START Data records
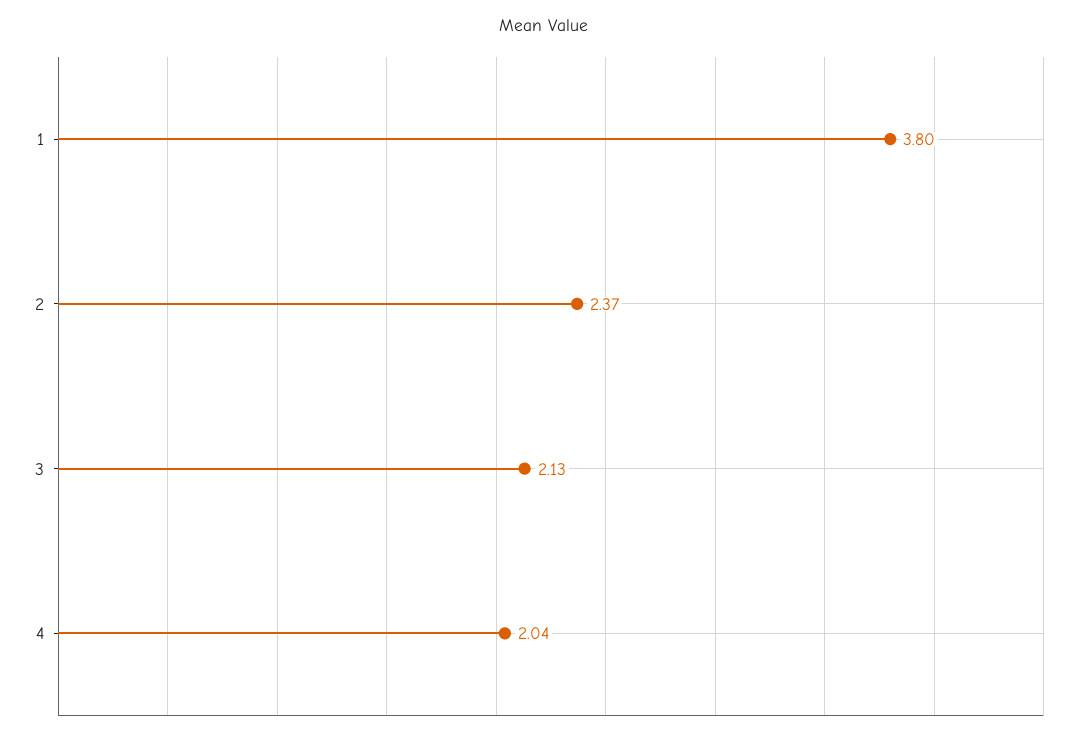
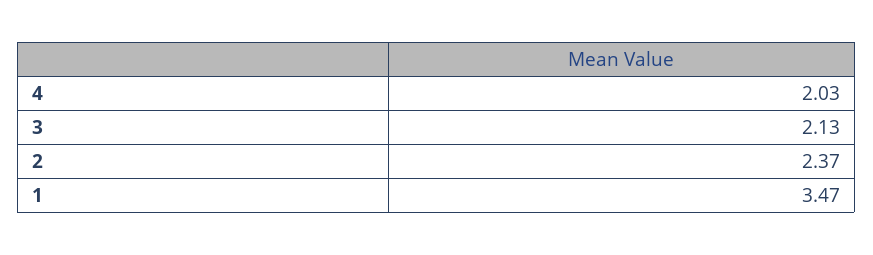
1: 3.8 -> 3.47
4: 2.04 -> 2.03

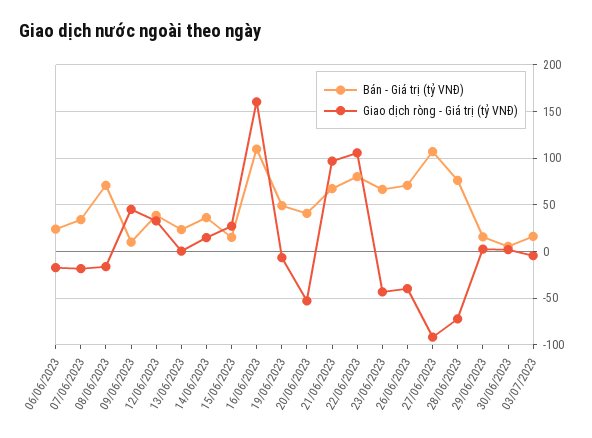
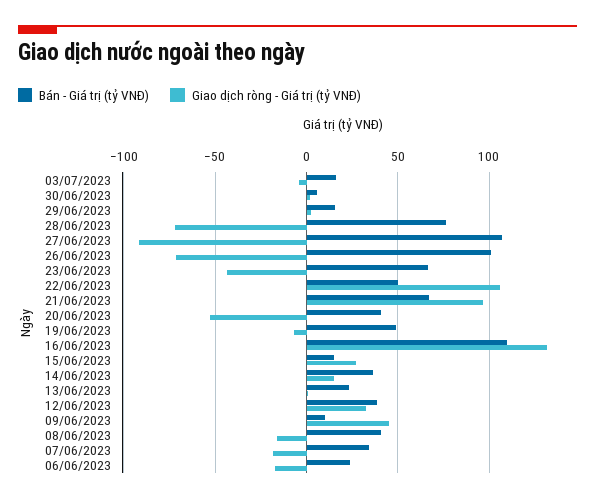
Bán - Giá trị (tỷ VNĐ), 08/06/2023: 70 -> 40
Giao dịch ròng - Giá trị (tỷ VNĐ), 16/06/2023: 160 -> 130
Bán - Giá trị (tỷ VNĐ), 22/06/2023: 80 -> 50
Bán - Giá trị (tỷ VNĐ), 26/06/2023: 70 -> 100
Giao dịch ròng - Giá trị (tỷ VNĐ), 26/06/2023: -40 -> -70

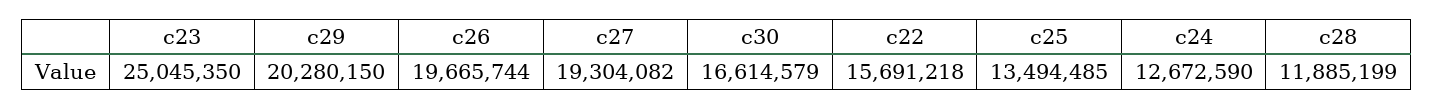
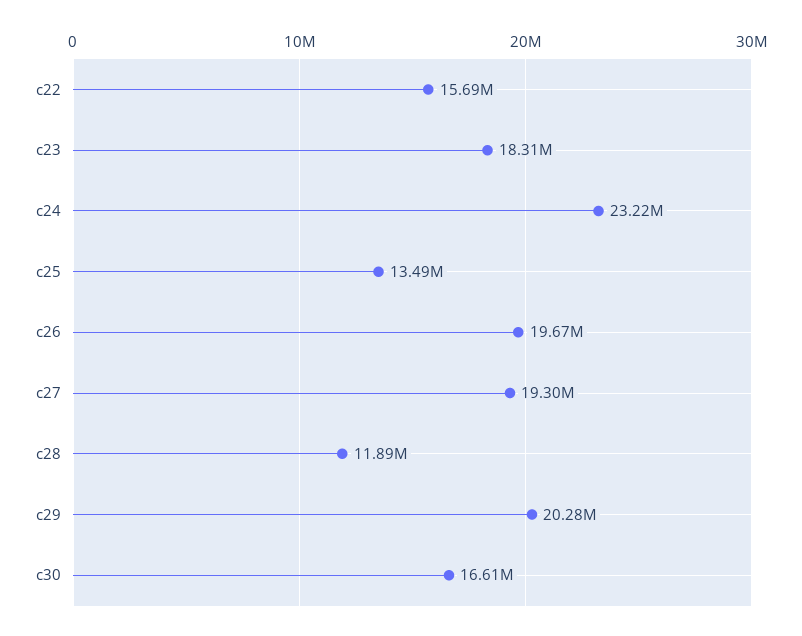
c23: 25045350 -> 18310000
c24: 12672590 -> 23220000

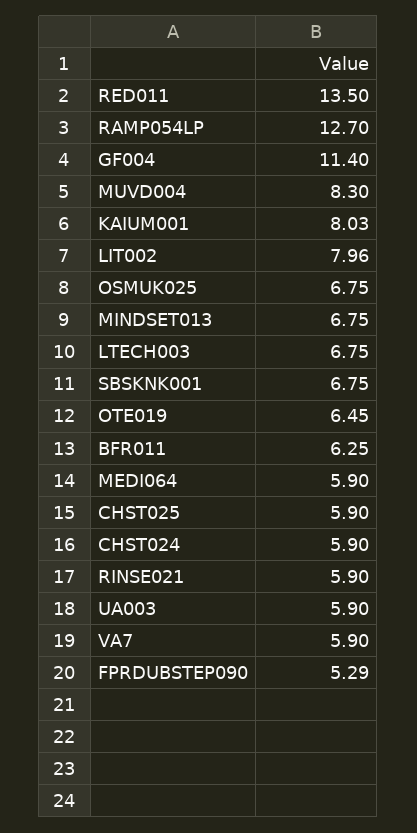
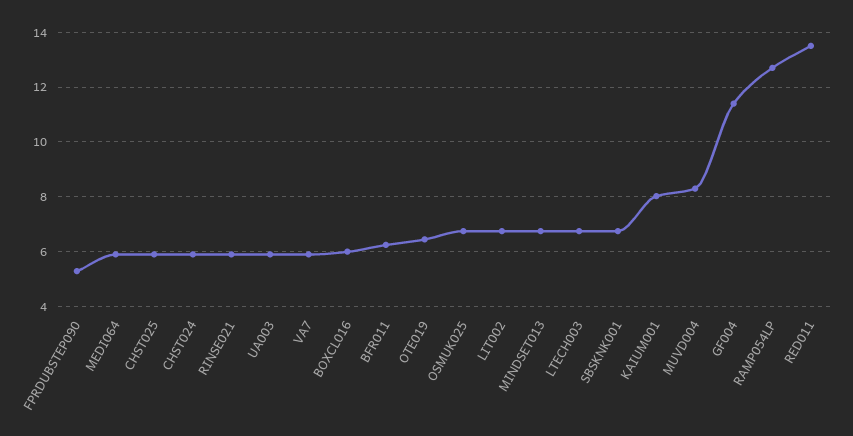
LIT002: 7.96 -> 6.75
BOXCL016: none -> 6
END Data records
In the copy, omit the pictures and reproduce every entry exactly.

1: 3.8 -> 3.47
4: 2.04 -> 2.03

Bán - Giá trị (tỷ VNĐ), 08/06/2023: 70 -> 40
Giao dịch ròng - Giá trị (tỷ VNĐ), 16/06/2023: 160 -> 130
Bán - Giá trị (tỷ VNĐ), 22/06/2023: 80 -> 50
Bán - Giá trị (tỷ VNĐ), 26/06/2023: 70 -> 100
Giao dịch ròng - Giá trị (tỷ VNĐ), 26/06/2023: -40 -> -70

c23: 25045350 -> 18310000
c24: 12672590 -> 23220000

LIT002: 7.96 -> 6.75
BOXCL016: none -> 6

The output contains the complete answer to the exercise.